Muscles use electricity to contract. Cells engender a voltage difference by altering the concentration of ions (Sodium and Potassium) called electrolytes. Theses electrolytes are additionally referred to as salts. Without the ions there is no cellular potential difference. The electrical signal activates what are called cross bridges by sanctioning Calcium to contact the thin filament of the sarcomere, this is where the ATP comes in. Cross bridges are minuscule golf club like proteins that are on the cessation of the thick filaments of the sarcomere. ATP is bound to the ATPase domain of the cross bridge. When ATP is hydrolyzed (makes ADP and Phosphate) it changes conformation (which designates shape) and affixes to the actin portion of the
Mentioned earlier the differences between smooth muscle and skeletal muscle is in the way actin and myosin is used during contraction, and the characteristics of the muscle cell as well. Skeletal muscles have long strands of multinucleate cells and are made of sarcomeres that form the striations within the cells. While smooth muscle, cells are not striated because they do not have sarcomeres and have a single nucleus. In addition, skeletal muscles are the only muscle cells out of the three that is voluntary. The third type of muscle cell is a cardiac muscle cell.
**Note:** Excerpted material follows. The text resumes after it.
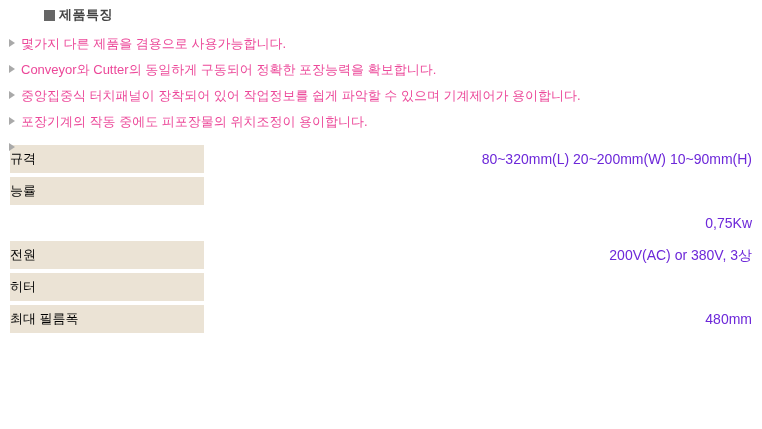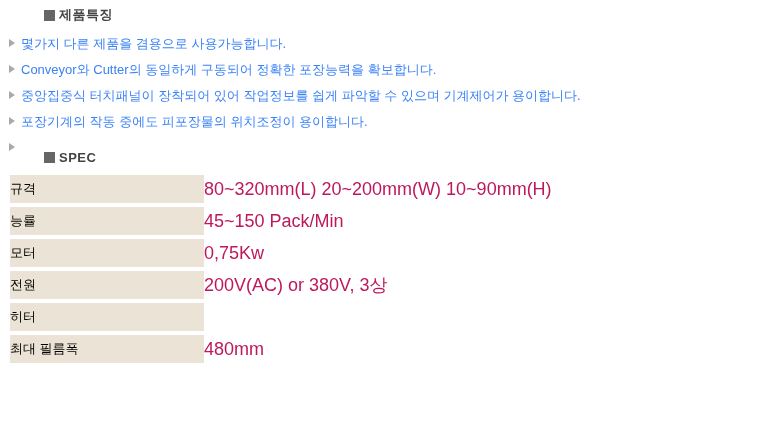"몇가지 다른 제품을 겸용으로 사용가능합니다." .feature-item { color: #3b82f6 -> #ec4899 }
Cardiac cells are quite different in the fact that they create branches, have a single central nucleus, are cross-striated and are only found in the heart, however they are more similar
3. How can you explain the increase in force that you observe? the increase is how many volts went into the muscle.
Contents Page Introduction 4 In Brief: Skeletal Muscle, Cardiac Muscle & Smooth Muscle Image 1.0 Anatomy Of Smooth Muscle Table – Basic Muscle Comparison 5 Note: See Appendix For Further Detail. Image 1.1 Muscle Cell Variations Image 2 Stimulus Transmission Image 3 Axon Junction 6 Events At The Neuromuscular Junction And Of A Synaptic Transmission Skeletal Muscle
Both of these muscles expand and contract as they have complex structures so it is essential how they do this. The cardiac muscle needs the contractions to occur in order to pump blood out of the atria and into the ventricles and round the circulatory system so the structure of this muscle shows the systole of the heart. The contractions of the skeletal muscle also depend on its structure. The binding and releasing of two strands of sarcomere is how the repeated pattern of contractions occurs. ATP is used to prepare myosin for binding to allow the contractions to happen. The skeletal and cardiac muscle also both has elasticity. The elasticity is used to restore the muscles back to their original lengths which enable them to resume back to their original length once they have contracted and been stretched.